La popolazione di immigrati contribuisce notevolmente alla crescita demografica in numerosi Paesi OCSE. Nel 2009, i nati all’estero rappresentavano il 14% della popolazione totale nei Paesi OCSE per i quali erano disponibili dati. Ciò costituisce un aumento del 13% rispetto al 2006 e del 37% rispetto allo scorso decennio. In 20 Paesi OCSE su 34, gli immigrati hanno superato il 10% della popolazione totale. I Paesi tradizionali di immigrazione come la Germania e i Paesi Bassi (con popolazioni di immigrati rispettivamente del 13% e 11%) sono stati sorpassati dai nuovi Paesi di immigrazione come l’Irlanda e la Spagna.
Nel 2009 e 2010, l’evoluzione delle politiche migratorie ha in parte risentito del rallentamento economico e delle misure restrittive adottate in alcuni Paesi OCSE nei confronti della migrazione a scopo di lavoro. È il caso, ad esempio, della Spagna o dell’Irlanda o anche del Regno Unito, dove il cambio di governo ha introdotto un approccio molto più restrittivo in materia di immigrazione a scopo di lavoro. Allo stesso modo, le politiche per la gestione dell’immigrazione per motivi umanitari e familiari e i controlli alle frontiere si sono inaspriti nel periodo in esame,
In parallelo, i programmi di integrazione destinati ai nuovi arrivati, come le famiglie e i rifugiati, si stanno diffondendo sempre di più e numerosi Paesi OCSE ne stanno ampliando la portata al fine di migliorare la capacità di comunicazione dei nuovi immigrati nella lingua del Paese ospitante nonché le loro conoscenze delle principali istituzioni della società di accoglienza. Nel 2009-2010 v’è stato altresì un incremento di misure intese a integrare gli immigrati nel mercato del lavoro, in particolare in termini di riconoscimento delle qualifiche ottenute all’estero; inoltre, l’integrazione dei figli di immigrati continua a polarizzare l’attenzione dei politici.

■ Righe fornite:
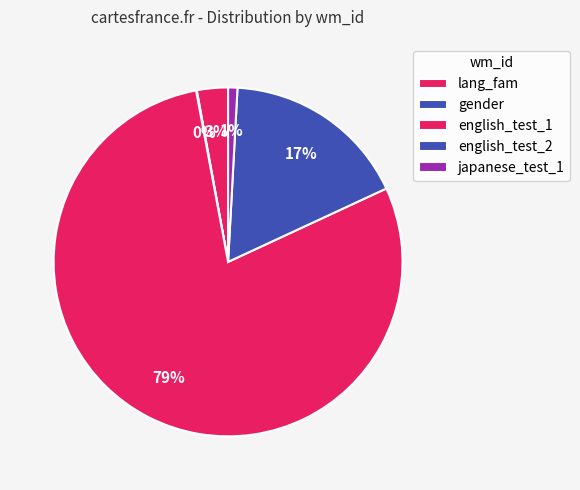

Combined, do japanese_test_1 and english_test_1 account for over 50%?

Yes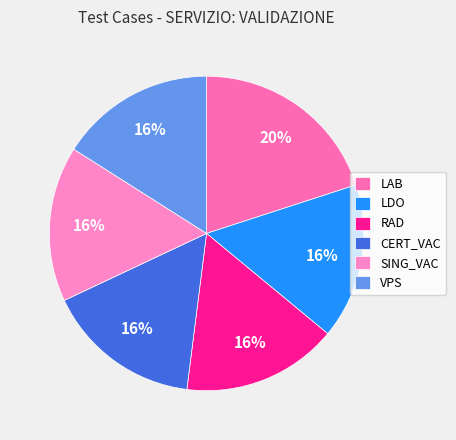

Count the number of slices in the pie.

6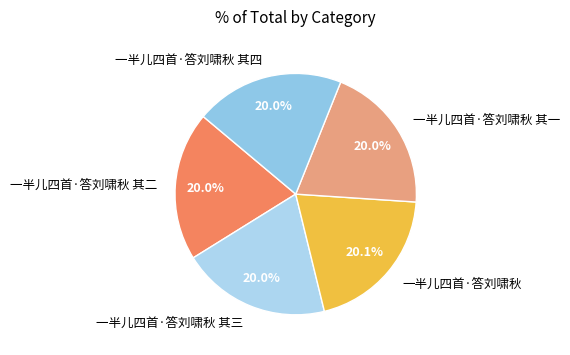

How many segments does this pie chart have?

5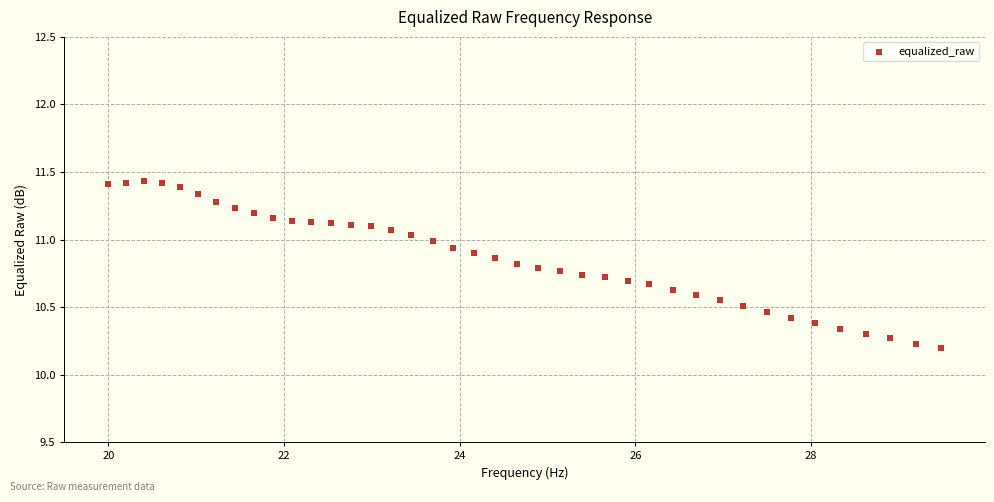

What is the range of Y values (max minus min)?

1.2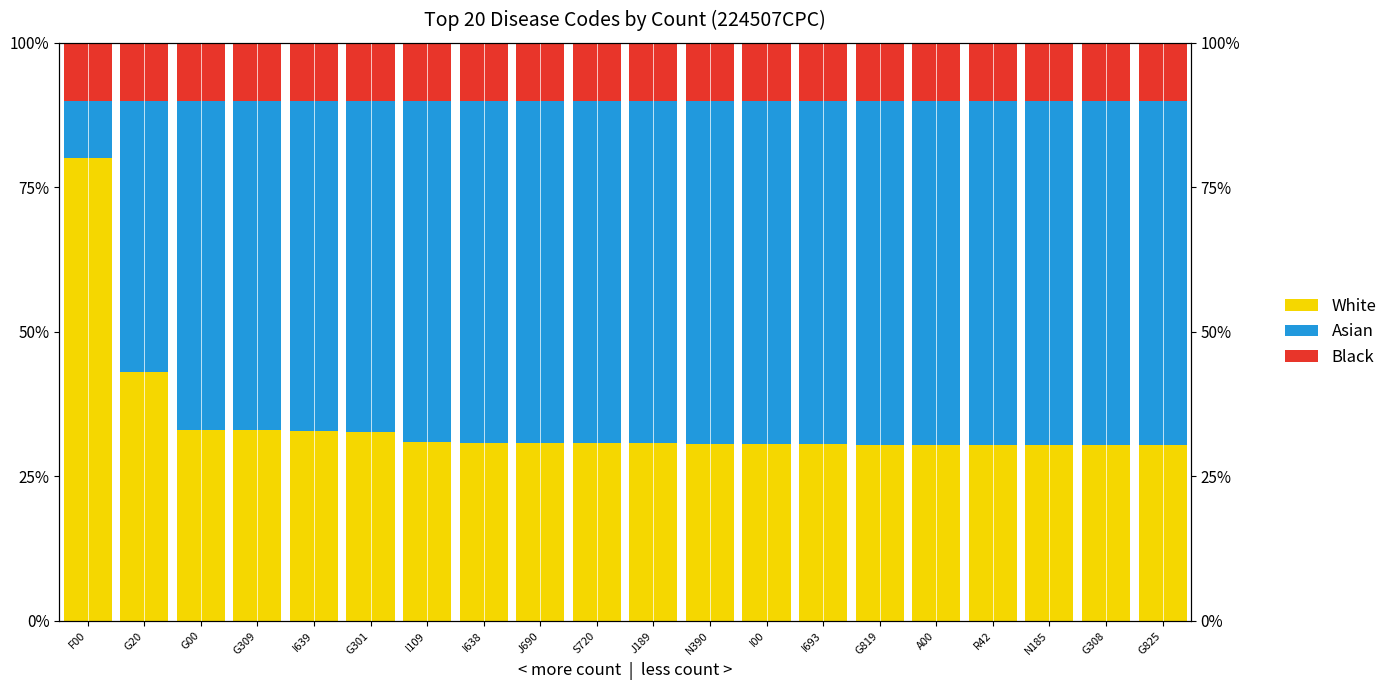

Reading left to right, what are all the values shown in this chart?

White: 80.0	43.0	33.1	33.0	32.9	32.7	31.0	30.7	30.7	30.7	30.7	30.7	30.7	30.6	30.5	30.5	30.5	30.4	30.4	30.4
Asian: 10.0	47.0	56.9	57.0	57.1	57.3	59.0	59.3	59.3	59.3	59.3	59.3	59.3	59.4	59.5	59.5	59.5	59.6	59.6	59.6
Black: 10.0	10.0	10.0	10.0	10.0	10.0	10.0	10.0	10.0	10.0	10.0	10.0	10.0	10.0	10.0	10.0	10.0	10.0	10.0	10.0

■ Consegna: Ricopia parola per parola il passo del testo sull'immigrazione nei Paesi OCSE che va da "La popolazione di" fino a "e la Spagna." incluso.

■ Spazio risposta:
La popolazione di immigrati contribuisce notevolmente alla crescita demografica in numerosi Paesi OCSE. Nel 2009, i nati all’estero rappresentavano il 14% della popolazione totale nei Paesi OCSE per i quali erano disponibili dati. Ciò costituisce un aumento del 13% rispetto al 2006 e del 37% rispetto allo scorso decennio. In 20 Paesi OCSE su 34, gli immigrati hanno superato il 10% della popolazione totale. I Paesi tradizionali di immigrazione come la Germania e i Paesi Bassi (con popolazioni di immigrati rispettivamente del 13% e 11%) sono stati sorpassati dai nuovi Paesi di immigrazione come l’Irlanda e la Spagna.